Gute Idee mein Telefon hat so ne Funktion aber nicht das ist ein 15,99€ Telefon  aber ich glaube ich kann über meinen Telefonanbieter auf der Internetseite bestimmte nummern sperren...


----------



## Unregistriert (27 Januar 2010)

*AW: Kann mir jemand sagen zu wem diese Nummer gehört?*

hallo, mich nervt diese nummer schon seit letztem jahr september.
2-6x am tag klingelt mein handy entweder nur 1-2 oder bis zu 10x.
mittlerweile drücke ich die einfach weg...aber helfen tuts auch net.
die anrufe kamen sogar jetzt schon ab morgens um halb sieben....
und wir haben auch seit okt. 08 eine tochter.
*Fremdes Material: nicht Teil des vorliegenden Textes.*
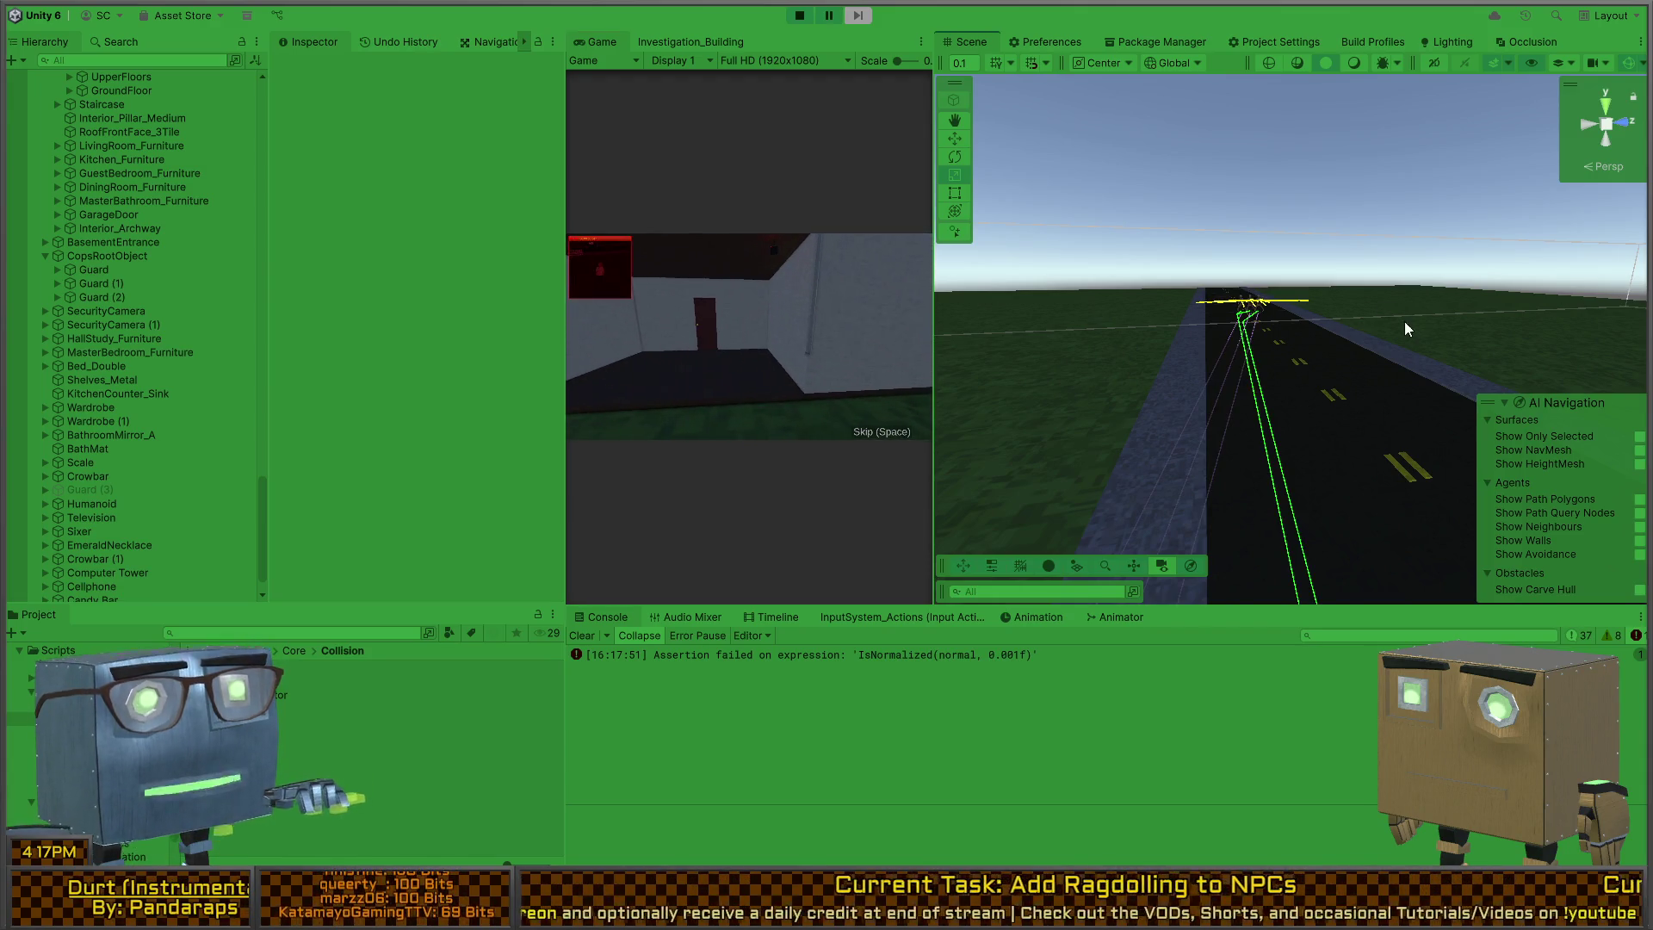
{"action": "left_click_drag", "start_coordinate": [1405, 329], "coordinate": [1480, 335]}
{"action": "mouse_move", "coordinate": [1289, 333]}
{"action": "left_mouse_down"}
{"action": "mouse_move", "coordinate": [1102, 337]}
{"action": "mouse_move", "coordinate": [1433, 286]}
{"action": "mouse_move", "coordinate": [1399, 400]}
{"action": "left_mouse_up"}
{"action": "left_click", "coordinate": [1347, 488]}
frage mich, was es denen bringt so ne art *klingelstreich* zu machen... *kopfschüttel*


----------



## Unregistriert (29 Januar 2010)

*AW: Kann mir jemand sagen zu wem diese Nummer gehört?*

Ich bin heute auch Angerufen worden und wir haben auch vor 3 Monaten Nachwuchs bekommen.
Leider war ich zu spät.
Ich lasse mir von denen immer Ihren Namen und Adresse geben, wenn ich dann mit Anzeige wegen unkauteren Wettbewerb drohe hören die Anrufe schnell auf.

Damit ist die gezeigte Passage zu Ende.